This slideshow exhibit briefly shows the progression of the theory of general relativity from Einstein’s initial three publications in November 1915 through proofs offered by Karl Schwarzchild, David Hilbert, Arthur Eddingtion, and others; to the revival of interest in general relativity after World War II; and to the results expected from new gravitational detectors like LIGO and eLISA.
A joint effort of AIP, the Einstein Papers Project at CalTech, and the Albert Einstein Archives at the Hebrew University of Jerusalem.
As early as 1912 Albert Einstein (1879–1955) worked on the theory of general relativity. In November 1915, he published three papers on the topic. They were the culmination of years of intense work. Soon thereafter he completed an overview of the theory and published a popular account.

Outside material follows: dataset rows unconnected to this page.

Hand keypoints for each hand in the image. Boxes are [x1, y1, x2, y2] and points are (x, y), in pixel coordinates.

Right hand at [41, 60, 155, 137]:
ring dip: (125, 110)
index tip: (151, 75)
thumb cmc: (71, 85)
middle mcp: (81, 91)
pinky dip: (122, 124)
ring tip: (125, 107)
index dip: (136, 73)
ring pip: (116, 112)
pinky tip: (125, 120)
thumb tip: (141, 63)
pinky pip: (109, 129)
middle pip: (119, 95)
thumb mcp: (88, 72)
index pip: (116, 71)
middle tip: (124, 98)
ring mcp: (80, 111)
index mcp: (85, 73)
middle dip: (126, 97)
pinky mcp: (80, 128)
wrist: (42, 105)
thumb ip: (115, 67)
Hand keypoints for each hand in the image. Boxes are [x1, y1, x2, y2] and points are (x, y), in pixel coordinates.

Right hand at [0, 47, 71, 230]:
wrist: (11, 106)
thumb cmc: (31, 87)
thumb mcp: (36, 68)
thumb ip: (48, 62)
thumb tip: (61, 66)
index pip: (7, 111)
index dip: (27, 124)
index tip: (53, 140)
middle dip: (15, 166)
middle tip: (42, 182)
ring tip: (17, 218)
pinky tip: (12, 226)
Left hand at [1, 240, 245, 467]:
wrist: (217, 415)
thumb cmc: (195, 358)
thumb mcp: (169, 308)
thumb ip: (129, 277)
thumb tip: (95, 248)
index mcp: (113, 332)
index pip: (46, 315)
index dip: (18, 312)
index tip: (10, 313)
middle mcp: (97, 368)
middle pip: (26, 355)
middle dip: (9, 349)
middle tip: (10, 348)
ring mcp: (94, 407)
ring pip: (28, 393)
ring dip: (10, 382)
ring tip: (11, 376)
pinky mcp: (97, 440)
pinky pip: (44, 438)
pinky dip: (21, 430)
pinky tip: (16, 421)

In 1915, Karl Schwarzschild (1873–1916) proposed the first exact solution to Einstein’s field equations of general relativity. It contained a singularity that, under certain conditions, produces what today is called a black hole.
In November 1915, the mathematician David Hilbert (1862–1943) wrote a paper containing the gravitational field equations in an implicit form, based on variational principles.
In 1922 Alexander Friedman (1888–1925) discovered non-static solutions to Einstein’s cosmological equation and predicted that the universe can expand and, in some scenarios, also contract, collapse, and be born again. Even before the astronomical discovery of the red shift, Friedman was able to estimate the age of the universe at the order of 10 billion years.
The results of observations carried out by British scientists during the 29 May 1919 solar eclipse confirmed the value of relativistic gravitational light deflection predicted by Einstein, seen here in the company of Arthur S. Eddington, Paul Ehrenfest, H. A. Lorentz, and W. de Sitter in Leyden, late September 1923.
The Einstein Tower at the Potsdam Observatory (right) was designed to measure solar gravitational redshift. It was inaugurated in August 1921 during the annual meeting of the German Astronomical Society, at which Einstein is seen with the astronomer Hans Ludendorff (above), its director.
An international effort to observe the solar eclipse of 21 September 1922 was mounted by astronomers from the U.S., Australia, India, and Canada. The Lick Observatory team, led by William W. Campbell (1862–1938), installed the 1.52 meter (5 foot) Einstein camera in Wollal, Western Australia, and confirmed the values for light deflection predicted by general relativity.
Georges Lemaître (1894–1966), seen with Einstein at Caltech in 1933 (right), proposed the idea of an expanding universe in 1927. On the basis of observations carried out with the 100-inch Hooker telescope at the Mt. Wilson Observatory between 1924 and 1929, Edwin Hubble (1889–1953) (above) showed that the universe was expanding and extended well beyond the Milky Way.
While he was a visiting scientist at the California Institute of Technology, Einstein visited the Mt. Wilson Observatory for the first time on 29 January, 1931. In this photograph (right) he is seen with Charles St. John examining images at the 150-foot Solar Tower, whose spectroheliograph logbook for that day is reproduced above.
The equations at the upper left are part of Einstein’s approach to a unified field theory of gravity and electromagnetism that he developed in the mid-1940s. The equations are based on a generalization of the pseudo-Riemannian geometry he used in the general theory of relativity.
The sentence at the top right reads: “He who, against his better judgment, says ‘yes sir, no sir, three bags full sir’ to the aberrations of the crazy crowd, does not deserve that the sun is shining on him.”
After World War II, John A. Wheeler (1911–2008) contributed significantly to the revival of interest in general relativity, which had been largely ignored in the previous few decades. At the 1957 Chapel Hill Conference on The Role of Gravitation in Physics, Wheeler kept a detailed notebook of the proceedings and discussions.
Einstein predicted the existence of gravitational waves in 1916. Although indirect evidence has been provided by measurements of the Hulse-Taylor binary system, definitive results are expected from current and future gravitational detectors, such as LIGO (Laser Interferometer Gravitational-Wave Observatory) and eLISA (Evolved Laser Interferometer Space Antenna).